Roger Foster, Simon’s Town
It has taken me six trips to the municipal offices in Fish Hoek to renew the licence on my wife’s car and initiate the renewal of my driver’s licence. Nor was I the only one struggling.
By the sixth visit I was on first name terms with fellow applicants and the guard in the car park.
Why so slow?
The main problem lies with the proof of residence requirement and the bureaucratic zeal with which it is being enforced. Each person at each window scrutinises documents afresh and decides whether they are acceptable. My municipal rates bill was rejected because it is in my name and not that of my wife. I had to get a sworn affidavit from SAPS attesting to the fact that she lives at the same address – this in spite of having a copy of her ID and her signed proxy.
I returned on the two following days to find long queues and only one window open, before finally striking it lucky on the third day – my fourth – and getting the car licence.
In the drivers’ licensing section the process involves three different phases – enquiries, eye testing and cashier, each with its own queue. The municipal bill which earlier passed muster at car licences is rejected because my name on it is reduced to my three initials and then written out in full, so I have too many initials. The lady ahead of me has too few – the length of her name leaves no room for her three initials.

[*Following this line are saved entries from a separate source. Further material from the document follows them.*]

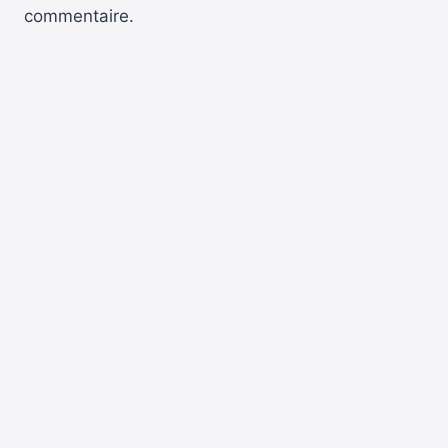
commentaire.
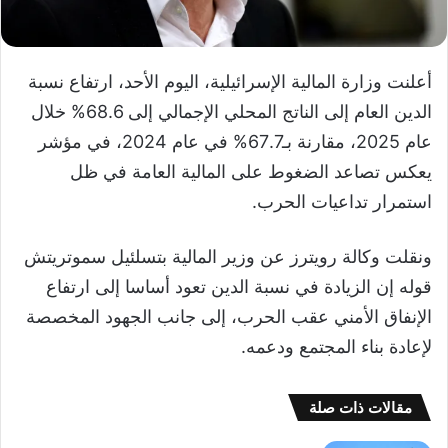
أعلنت وزارة المالية الإسرائيلية، اليوم الأحد، ارتفاع نسبة
الدين العام إلى الناتج المحلي الإجمالي إلى 68.6% خلال
عام 2025، مقارنة بـ67.7% في عام 2024، في مؤشر
يعكس تصاعد الضغوط على المالية العامة في ظل
استمرار تداعيات الحرب.
ونقلت وكالة رويترز عن وزير المالية بتسلئيل سموتريتش
قوله إن الزيادة في نسبة الدين تعود أساسا إلى ارتفاع
الإنفاق الأمني عقب الحرب، إلى جانب الجهود المخصصة
لإعادة بناء المجتمع ودعمه.
مقالات ذات صلة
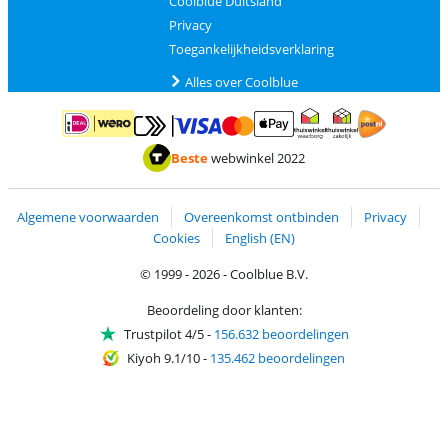
Coolblue Duitsland
Privacy
Toegankelijkheidsverklaring
Alles over Coolblue
Betalen met MasterCard en Visa via ClickToPay
Betalen met ApplePay
Betalen met iDEAL | Wero
Verzending en 
Thuiswinkel waarborg
Thuiswinkel waarborg
Beste
webwinkel 2022
Algemene voorwaarden
Overeenkomst ontbinden
Privacy
Cookies
English (EN)
© 1999 - 2026 - Coolblue B.V.
Beoordeling door klanten:
Trustpilot 4/5
-
156.632 beoordelingen
Kiyoh 9.1/10
-
135.462 beoordelingen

An elderly lady with a British passport is sent away with the news that her passport is insufficient – she will have to apply for a local ID.
A man with a UK driver’s licence decides against converting it when the whole conversion procedure is explained to him.

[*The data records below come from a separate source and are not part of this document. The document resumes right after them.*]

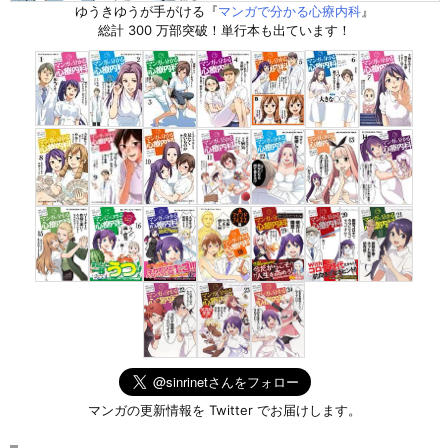
ゆうきゆうが手がける『
マンガで分かる心療内科
』
総計 300 万部突破！単行本も出ています！
マンガの更新情報を Twitter でお届けします。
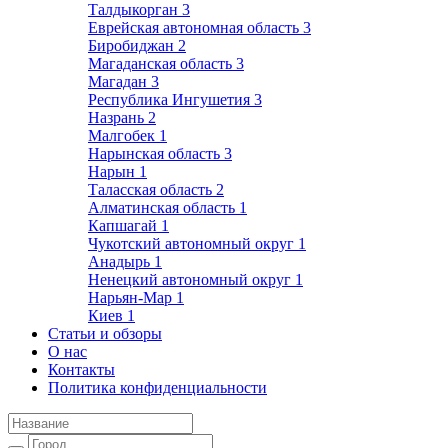
Талдыкорган
3
Еврейская автономная область
3
Биробиджан
2
Магаданская область
3
Магадан
3
Республика Ингушетия
3
Назрань
2
Малгобек
1
Нарынская область
3
Нарын
1
Таласская область
2
Алматинская область
1
Капшагай
1
Чукотский автономный округ
1
Анадырь
1
Ненецкий автономный округ
1
Нарьян-Мар
1
Киев
1
Статьи и обзоры
О нас
Контакты
Политика конфиденциальности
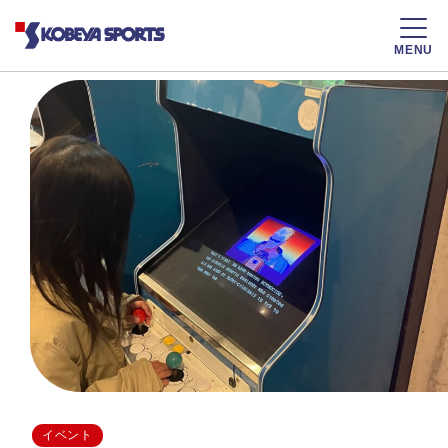
MENU
イベント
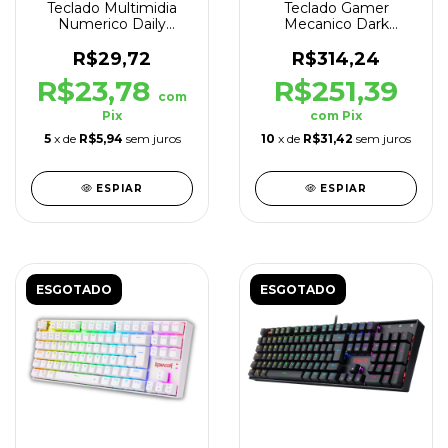
Teclado Multimidia
Teclado Gamer
Numerico Daily
Mecanico Dark
ABNT2 USB Preto
Avenger ABNT2
Switch Preto
R$29,72
R$314,24
R$23,78
R$251,39
com
Pix
com
Pix
5
x de
R$5,94
sem juros
10
x de
R$31,42
sem juros
ESPIAR
ESPIAR
ESGOTADO
ESGOTADO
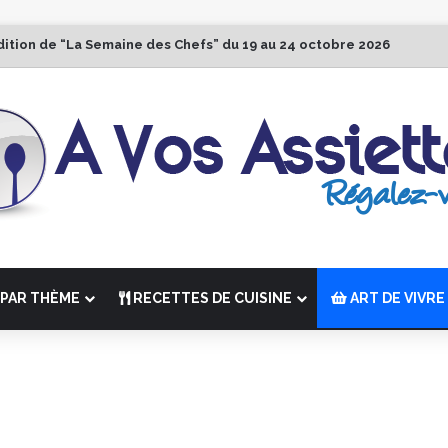
dition de “La Semaine des Chefs” du 19 au 24 octobre 2026
PAR THÈME
RECETTES DE CUISINE
ART DE VIVRE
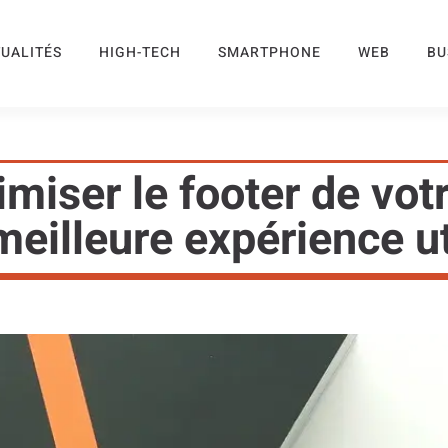
UALITÉS
HIGH-TECH
SMARTPHONE
WEB
BU
iser le footer de votre
eilleure expérience ut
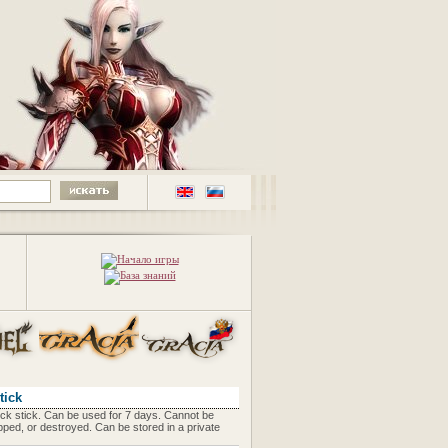
tick
ck stick. Can be used for 7 days. Cannot be
ped, or destroyed. Can be stored in a private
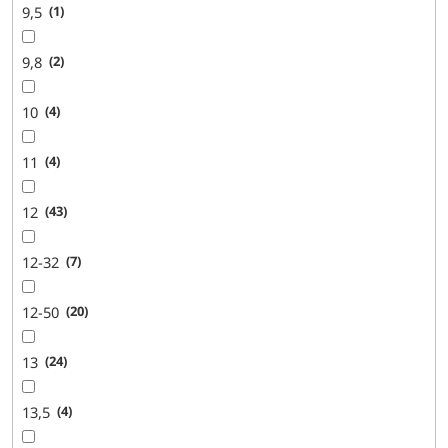
9,5
1
9,8
2
10
4
11
4
12
43
12-32
7
12-50
20
13
24
13,5
4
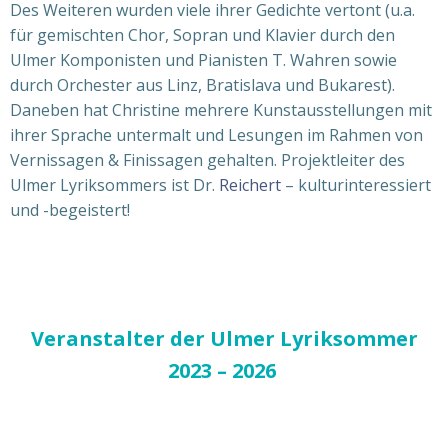
Des Weiteren wurden viele ihrer Gedichte vertont (u.a.
für gemischten Chor, Sopran und Klavier durch den
Ulmer Komponisten und Pianisten T. Wahren sowie
durch Orchester aus Linz, Bratislava und Bukarest).
Daneben hat Christine mehrere Kunstausstellungen mit
ihrer Sprache untermalt und Lesungen im Rahmen von
Vernissagen & Finissagen gehalten. Projektleiter des
Ulmer Lyriksommers ist Dr.
Reichert
– kulturinteressiert
und -begeistert!
Veranstalter der Ulmer Lyriksommer
2023 – 2026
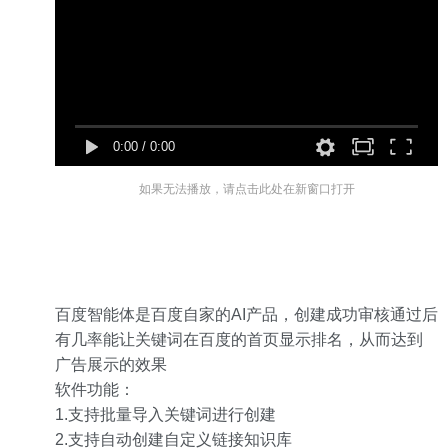
0:00
/
0:00
如果无法播放，请点击此处在新窗口打开
百度智能体是百度自家的AI产品，创建成功审核通过后
有几率能让关键词在百度的首页显示排名，从而达到
广告展示的效果
软件功能：
1.支持批量导入关键词进行创建
2.支持自动创建自定义链接知识库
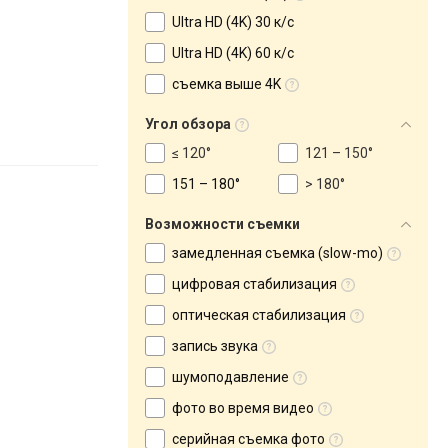
Ultra HD (4K) 30 к/с
Ultra HD (4K) 60 к/с
съемка выше 4K
Угол обзора
≤ 120°
121 – 150°
151 – 180°
> 180°
Возможности съемки
замедленная съемка (slow-mo)
цифровая стабилизация
оптическая стабилизация
запись звука
шумоподавление
фото во время видео
серийная съемка фото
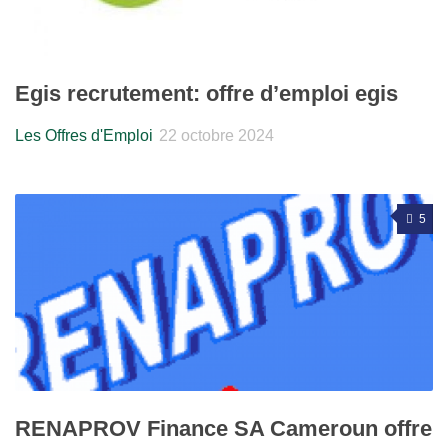
Egis recrutement: offre d’emploi egis
Les Offres d'Emploi
22 octobre 2024
5
RENAPROV Finance SA Cameroun offre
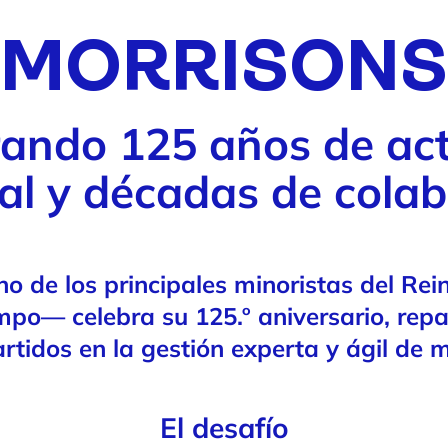
MORRISONS
rando 125 años de act
al y décadas de colab
 de los principales minoristas del Rei
po— celebra su 125.º aniversario, rep
tidos en la gestión experta y ágil de 
El desafío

I return the following day with another sworn affidavit, this time from my body corporate, confirming my address. I progress to eye testing. Everything takes place in ultra slow motion with bottlenecks at each new window.
Each year we dance the same dance – the whole process is needlessly tedious and repetitive. There are computers now to store information; we have IDs with bar codes carrying all our details, so there is no need for everything to be duplicated every twelve months. The cumulative waste of man hours across the country for car licence renewals alone must be huge. I am fortunate enough to be retired and have access to a computer and documents. Think of the thousands of people who are less fortunate. They have to wade through a bureaucratic mire with no one to assist.
Civil servants are also trapped in an antiquated system, which needs to be revised and moved into the 21st century.
We have made the simple difficult.
Is the provincial government innovative enough to make a change for the better?